In any case, I like to think I am pretty well informed on blockchain technology, and I can't think of a single problem that currently afflicts the space, that cannot be solved through engineering a solution that does not involve moving away from the general blockchain architecture, or more generally, a solution that does not involve moving away from autonomous ledgers that use cryptoeconomics to maintain consensus.
A transaction is definitionally something that has been written to the blockchain, so no it isn't.
In the case of layered solutions, you're no longer using blockchain.
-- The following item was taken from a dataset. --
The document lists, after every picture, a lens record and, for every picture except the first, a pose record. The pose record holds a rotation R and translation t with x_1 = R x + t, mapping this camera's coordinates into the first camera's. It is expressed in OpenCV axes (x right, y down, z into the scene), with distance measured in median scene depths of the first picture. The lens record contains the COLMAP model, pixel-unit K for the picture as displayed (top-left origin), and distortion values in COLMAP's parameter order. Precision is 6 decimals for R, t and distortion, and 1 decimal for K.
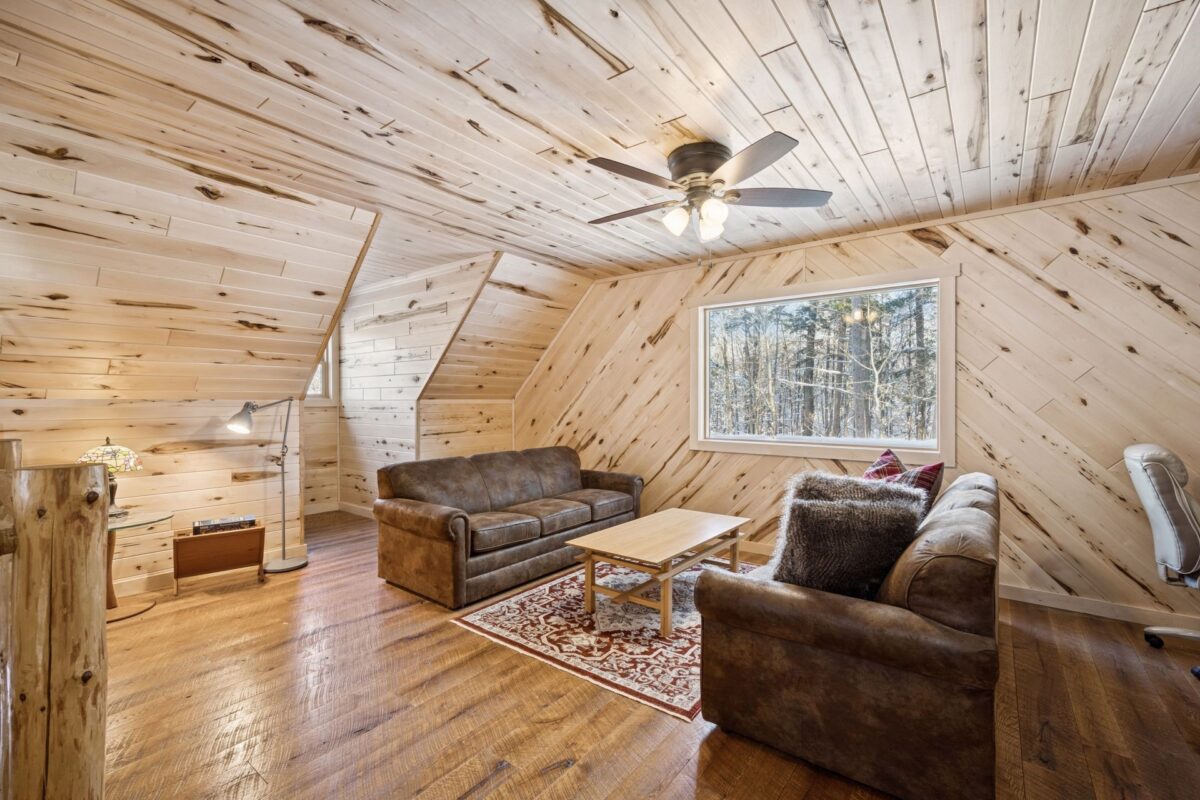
lens RADIAL K [[520.4, 0, 599.9], [0, 520.4, 402.1], [0, 0, 1]] dist [-0.000501, -0.000082]
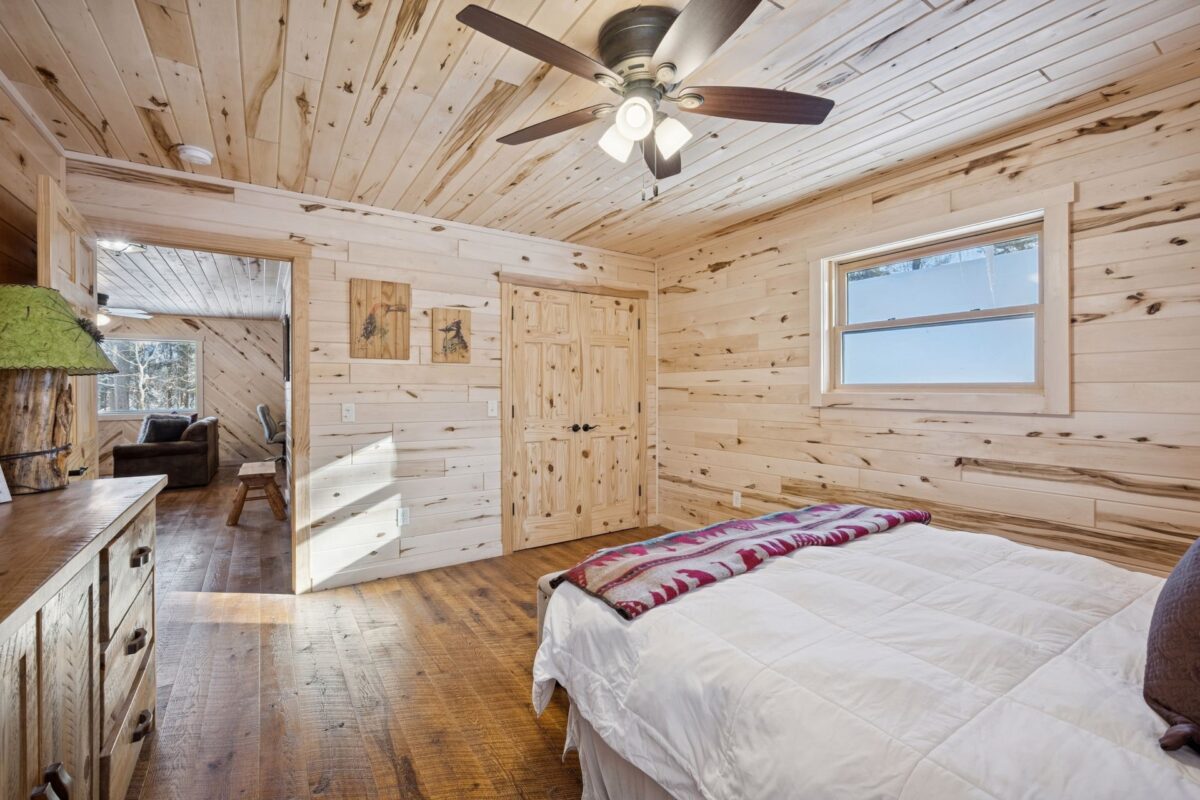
lens RADIAL K [[520.4, 0, 606.7], [0, 520.4, 392.7], [0, 0, 1]] dist [-0.000501, -0.000082]
pose [[0.328109, -0.006047, 0.944621, -1.083373], [0.008357, 0.999959, 0.003499, 0.012187], [-0.944603, 0.006747, 0.328146, -1.718359]]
If we want to count uncomitted transactions on a second layer as "reversible", that comes with a host of its own issues, and points out another intrinsic flaw of blockchain: incapable of fulfilling its philosophical purpose, and requires secondary solutions that violate the very core philosophy of the data structure in hopes of overcoming just one of its many issues.
>>A transaction is definitionally something that has been written to the blockchain, so no it isn't.
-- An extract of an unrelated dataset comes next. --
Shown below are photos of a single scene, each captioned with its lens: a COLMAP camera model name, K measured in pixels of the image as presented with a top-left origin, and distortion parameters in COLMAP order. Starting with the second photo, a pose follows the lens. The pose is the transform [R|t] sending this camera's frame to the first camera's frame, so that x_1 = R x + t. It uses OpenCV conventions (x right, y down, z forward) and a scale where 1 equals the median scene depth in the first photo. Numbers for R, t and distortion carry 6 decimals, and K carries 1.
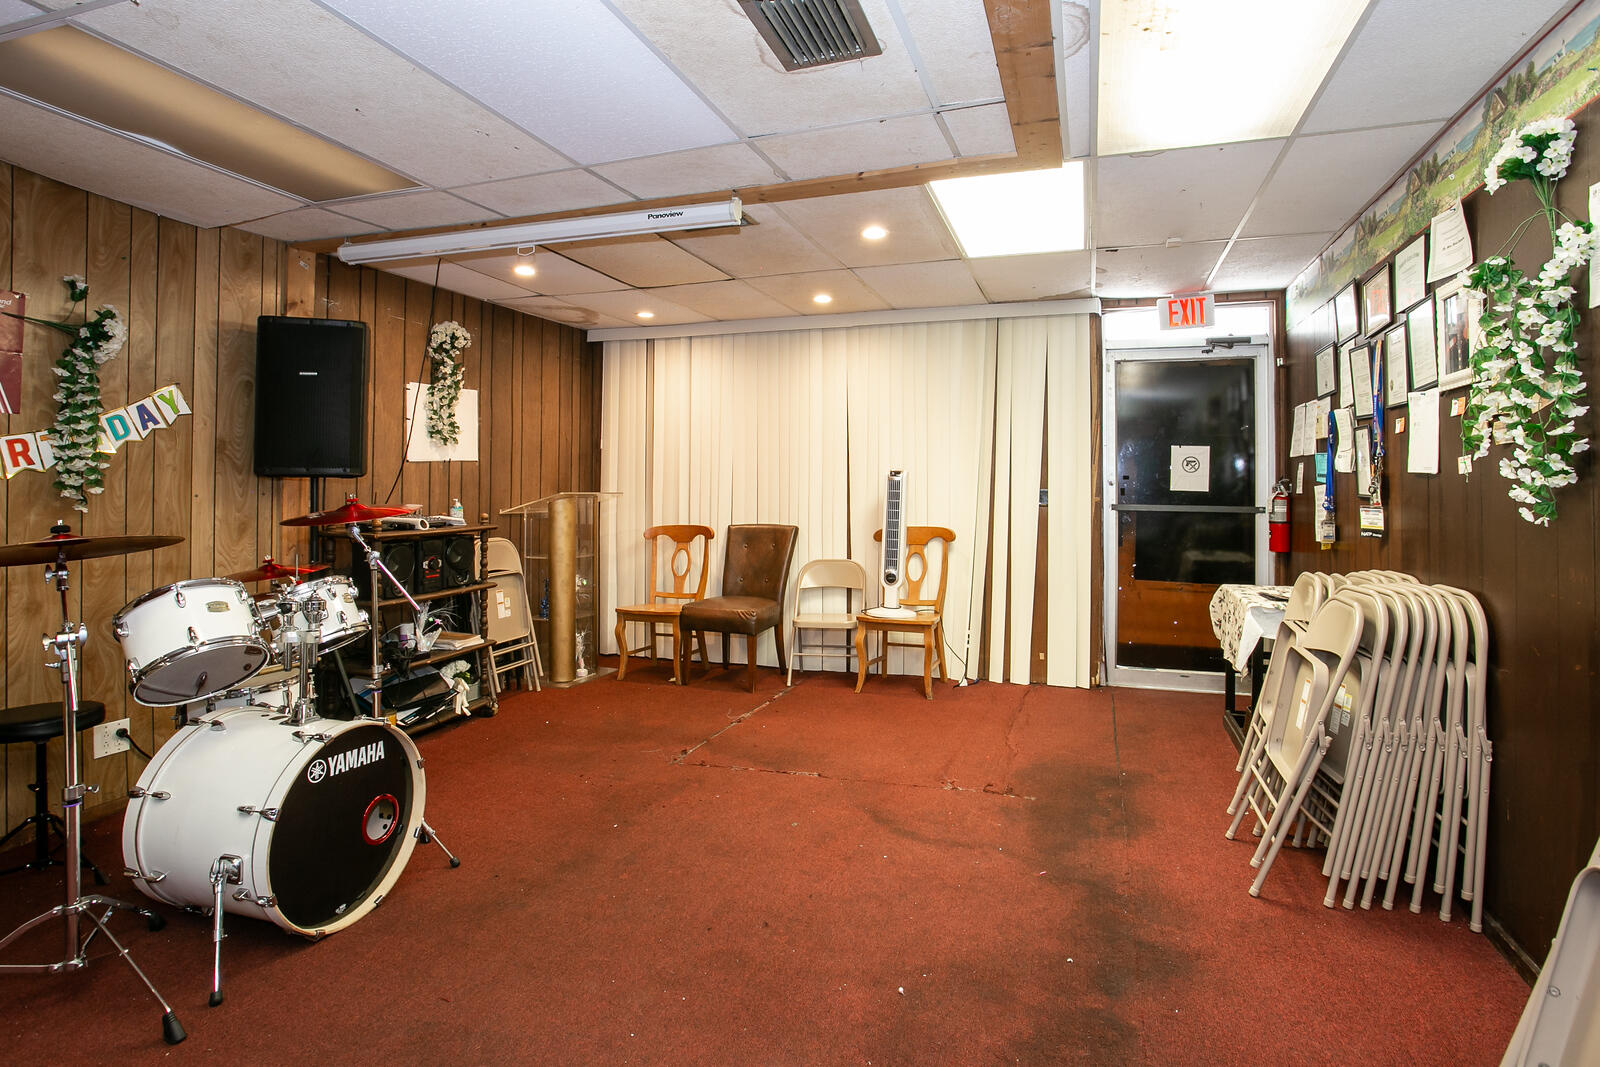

You can have a smart contract that writes reversible transactions to the blockchain. This would mean that the smart contract imposes a delay for withdrawals, to allow time for any possible requests for reversals. There could optionally be an expedited wirhdrawal upon some set of authorities deeming the balance as finalized and not subject to any reversals.
>>requires secondary solutions that violate the very core philosophy of the data structure in hopes of overcoming just one of its many issues.
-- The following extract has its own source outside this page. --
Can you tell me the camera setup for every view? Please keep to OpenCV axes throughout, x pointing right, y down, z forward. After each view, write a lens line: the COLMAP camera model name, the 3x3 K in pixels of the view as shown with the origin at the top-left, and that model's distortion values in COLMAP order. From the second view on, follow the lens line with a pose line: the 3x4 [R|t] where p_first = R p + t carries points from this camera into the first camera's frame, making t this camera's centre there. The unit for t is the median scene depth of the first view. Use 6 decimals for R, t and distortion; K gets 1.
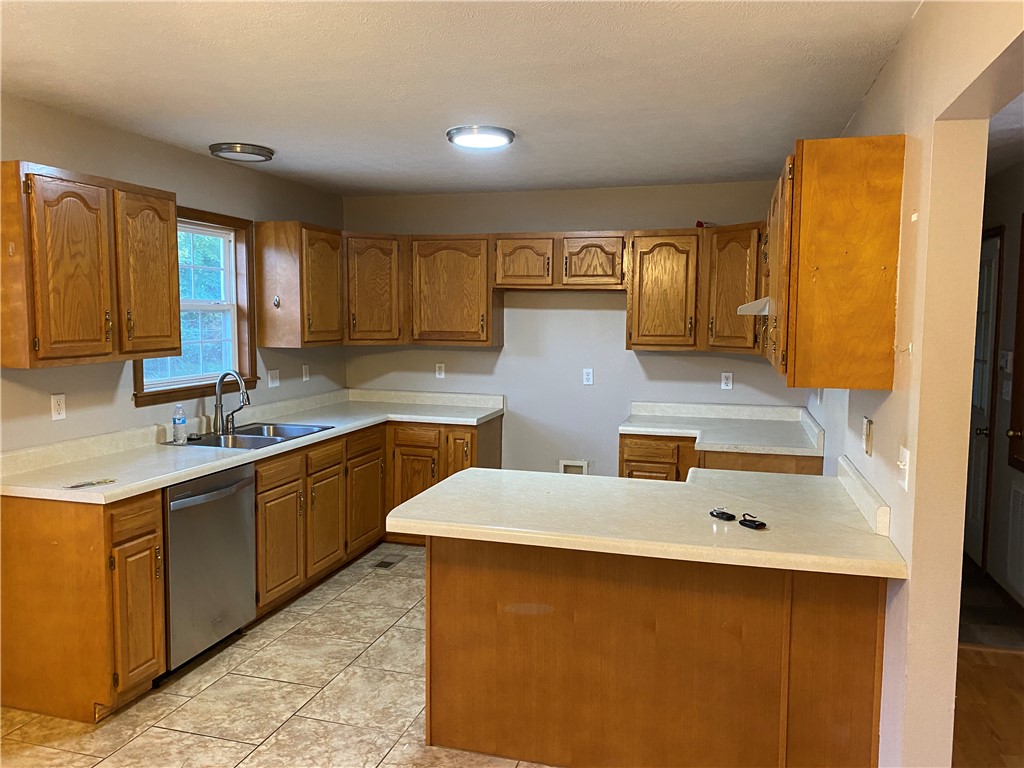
lens RADIAL K [[775.7, 0, 512.0], [0, 775.7, 384.0], [0, 0, 1]] dist [-0.003212, -0.001163]
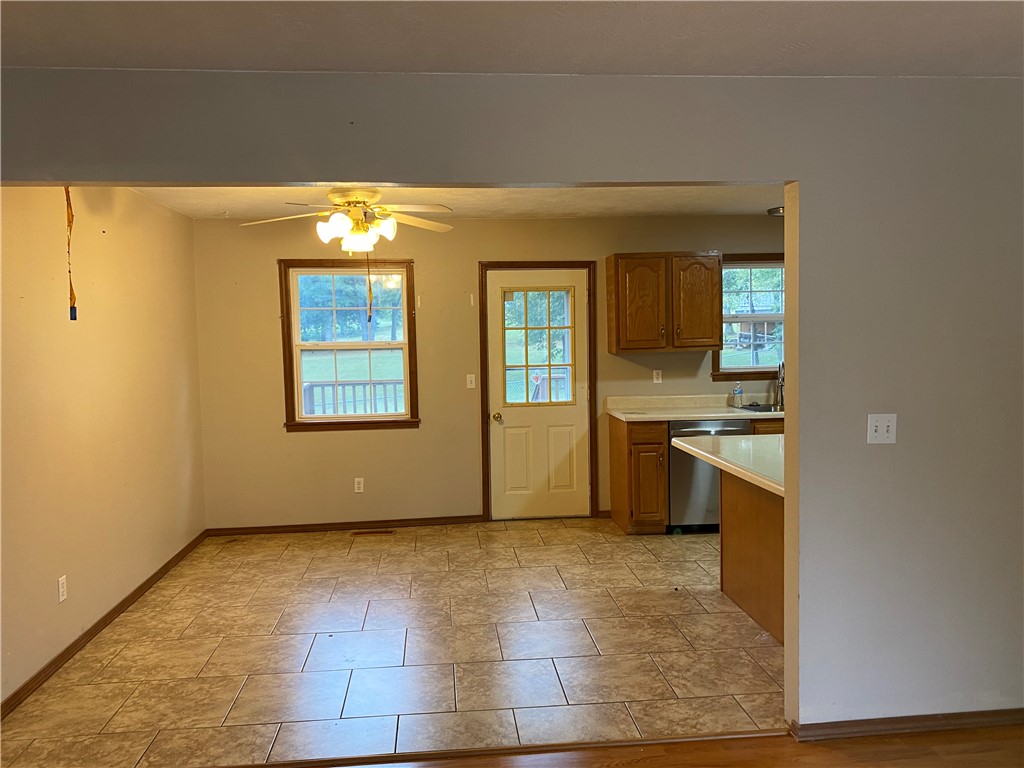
lens RADIAL K [[775.7, 0, 512.0], [0, 775.7, 384.0], [0, 0, 1]] dist [-0.003212, -0.001163]
pose [[0.359452, 0.045032, -0.932076, 1.094082], [-0.058587, 0.997953, 0.025621, 0.022282], [0.931323, 0.045398, 0.361354, 0.001237]]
Even when you lose some of the benefits of blockchains, via secondary solutions like a reversible transaction smart contract, you retain some benefits, like:
* optionality, e.g. those who are fine with irreversible transactions are free to use them,
* permissionless market entry, e.g. any party is free to deploy their own 'reversible transaction' smart contract, giving payment consumers maximum choice
* stronger guarantees of the integrity of transaction processing, with transparency into any tampering, given the code that executes the transactions, along with the transaction itself, is publicly auditible
* debundling the provision of the different services that are required for transaction processing, by allowing transactions to be processed by immutably open smart contracts that no third party can later close off access to.
>>You can have a smart contract that writes reversible transactions to the blockchain
No you can't. Once a smart contract is included in a block, it has finished executing and is irreversible. The transaction is irreversible, again, by definition.
>>Even when you lose some of the benefits of blockchains
>>Once a smart contract is included in a block, it has finished executing and is irreversible. The transaction is irreversible, again, by definition.
The transaction is irreversible, in the sense that it can't be removed from the blockchain, but the transfer from person A to person B can be made reversible, via a smart contract that doesn't allow person B to withdraw from the smart contract for a duration, during which time person A can effect a reversal transaction that would effectively undo the transfer.
>>So you're no longer using a blockchain.
In my example, you are using the blockchain in all cases. You are just using smart contracts in a way that reduces some of disadvantages of naive blockchain use (e.g. allowing a consumer to dispute a fraudulent charge) while giving up some of its advantages (e.g. reduced risk of charge backs for honest merchants).